# [YOUR OBJECTIVE]
Reproduce every one of the following rows word for word, keeping each line and its spelling unchanged.

Dataset entries:

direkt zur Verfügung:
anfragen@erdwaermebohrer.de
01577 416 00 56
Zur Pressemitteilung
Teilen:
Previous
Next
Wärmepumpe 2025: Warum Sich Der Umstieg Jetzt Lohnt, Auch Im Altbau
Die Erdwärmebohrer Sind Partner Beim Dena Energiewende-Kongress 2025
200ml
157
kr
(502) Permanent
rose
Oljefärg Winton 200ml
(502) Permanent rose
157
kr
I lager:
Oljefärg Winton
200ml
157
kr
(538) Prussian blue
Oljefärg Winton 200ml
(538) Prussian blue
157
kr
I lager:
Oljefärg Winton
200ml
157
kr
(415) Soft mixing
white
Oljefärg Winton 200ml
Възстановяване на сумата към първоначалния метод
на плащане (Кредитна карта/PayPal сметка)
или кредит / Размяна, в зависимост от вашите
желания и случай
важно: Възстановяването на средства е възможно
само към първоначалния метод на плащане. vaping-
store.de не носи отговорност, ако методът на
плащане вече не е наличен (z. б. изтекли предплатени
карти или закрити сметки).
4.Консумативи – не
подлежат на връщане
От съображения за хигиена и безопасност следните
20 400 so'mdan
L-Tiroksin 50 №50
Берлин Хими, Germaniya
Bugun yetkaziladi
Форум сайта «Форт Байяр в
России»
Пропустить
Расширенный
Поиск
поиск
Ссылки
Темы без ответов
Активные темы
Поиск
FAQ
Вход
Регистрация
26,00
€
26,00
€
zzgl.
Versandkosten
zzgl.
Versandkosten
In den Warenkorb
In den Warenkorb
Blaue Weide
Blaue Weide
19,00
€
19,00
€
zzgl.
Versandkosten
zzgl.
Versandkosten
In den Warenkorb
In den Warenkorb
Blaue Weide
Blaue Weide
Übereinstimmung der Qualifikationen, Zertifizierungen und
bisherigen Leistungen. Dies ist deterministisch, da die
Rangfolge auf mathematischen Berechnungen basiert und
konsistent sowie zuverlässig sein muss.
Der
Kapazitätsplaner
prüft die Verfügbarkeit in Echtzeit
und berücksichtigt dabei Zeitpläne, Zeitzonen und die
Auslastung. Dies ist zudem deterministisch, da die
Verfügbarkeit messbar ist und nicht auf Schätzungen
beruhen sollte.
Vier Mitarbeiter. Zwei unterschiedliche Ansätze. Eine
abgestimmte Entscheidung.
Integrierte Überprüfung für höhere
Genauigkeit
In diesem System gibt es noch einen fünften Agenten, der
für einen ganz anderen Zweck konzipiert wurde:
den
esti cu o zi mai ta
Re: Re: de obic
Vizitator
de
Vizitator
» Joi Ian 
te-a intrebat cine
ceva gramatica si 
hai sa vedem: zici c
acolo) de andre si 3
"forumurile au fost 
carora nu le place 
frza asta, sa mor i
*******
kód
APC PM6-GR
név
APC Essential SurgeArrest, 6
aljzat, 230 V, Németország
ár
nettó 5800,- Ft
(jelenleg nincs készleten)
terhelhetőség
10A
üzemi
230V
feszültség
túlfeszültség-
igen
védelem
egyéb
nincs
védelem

# [TASK SOLUTION]
direkt zur Verfügung:
anfragen@erdwaermebohrer.de
01577 416 00 56
Zur Pressemitteilung
Teilen:
Previous
Next
Wärmepumpe 2025: Warum Sich Der Umstieg Jetzt Lohnt, Auch Im Altbau
Die Erdwärmebohrer Sind Partner Beim Dena Energiewende-Kongress 2025
200ml
157
kr
(502) Permanent
rose
Oljefärg Winton 200ml
(502) Permanent rose
157
kr
I lager:
Oljefärg Winton
200ml
157
kr
(538) Prussian blue
Oljefärg Winton 200ml
(538) Prussian blue
157
kr
I lager:
Oljefärg Winton
200ml
157
kr
(415) Soft mixing
white
Oljefärg Winton 200ml
Възстановяване на сумата към първоначалния метод
на плащане (Кредитна карта/PayPal сметка)
или кредит / Размяна, в зависимост от вашите
желания и случай
важно: Възстановяването на средства е възможно
само към първоначалния метод на плащане. vaping-
store.de не носи отговорност, ако методът на
плащане вече не е наличен (z. б. изтекли предплатени
карти или закрити сметки).
4.Консумативи – не
подлежат на връщане
От съображения за хигиена и безопасност следните
20 400 so'mdan
L-Tiroksin 50 №50
Берлин Хими, Germaniya
Bugun yetkaziladi
Форум сайта «Форт Байяр в
России»
Пропустить
Расширенный
Поиск
поиск
Ссылки
Темы без ответов
Активные темы
Поиск
FAQ
Вход
Регистрация
26,00
€
26,00
€
zzgl.
Versandkosten
zzgl.
Versandkosten
In den Warenkorb
In den Warenkorb
Blaue Weide
Blaue Weide
19,00
€
19,00
€
zzgl.
Versandkosten
zzgl.
Versandkosten
In den Warenkorb
In den Warenkorb
Blaue Weide
Blaue Weide
Übereinstimmung der Qualifikationen, Zertifizierungen und
bisherigen Leistungen. Dies ist deterministisch, da die
Rangfolge auf mathematischen Berechnungen basiert und
konsistent sowie zuverlässig sein muss.
Der
Kapazitätsplaner
prüft die Verfügbarkeit in Echtzeit
und berücksichtigt dabei Zeitpläne, Zeitzonen und die
Auslastung. Dies ist zudem deterministisch, da die
Verfügbarkeit messbar ist und nicht auf Schätzungen
beruhen sollte.
Vier Mitarbeiter. Zwei unterschiedliche Ansätze. Eine
abgestimmte Entscheidung.
Integrierte Überprüfung für höhere
Genauigkeit
In diesem System gibt es noch einen fünften Agenten, der
für einen ganz anderen Zweck konzipiert wurde:
den
esti cu o zi mai ta
Re: Re: de obic
Vizitator
de
Vizitator
» Joi Ian 
te-a intrebat cine
ceva gramatica si 
hai sa vedem: zici c
acolo) de andre si 3
"forumurile au fost 
carora nu le place 
frza asta, sa mor i
*******
kód
APC PM6-GR
név
APC Essential SurgeArrest, 6
aljzat, 230 V, Németország
ár
nettó 5800,- Ft
(jelenleg nincs készleten)
terhelhetőség
10A
üzemi
230V
feszültség
túlfeszültség-
igen
védelem
egyéb
nincs
védelem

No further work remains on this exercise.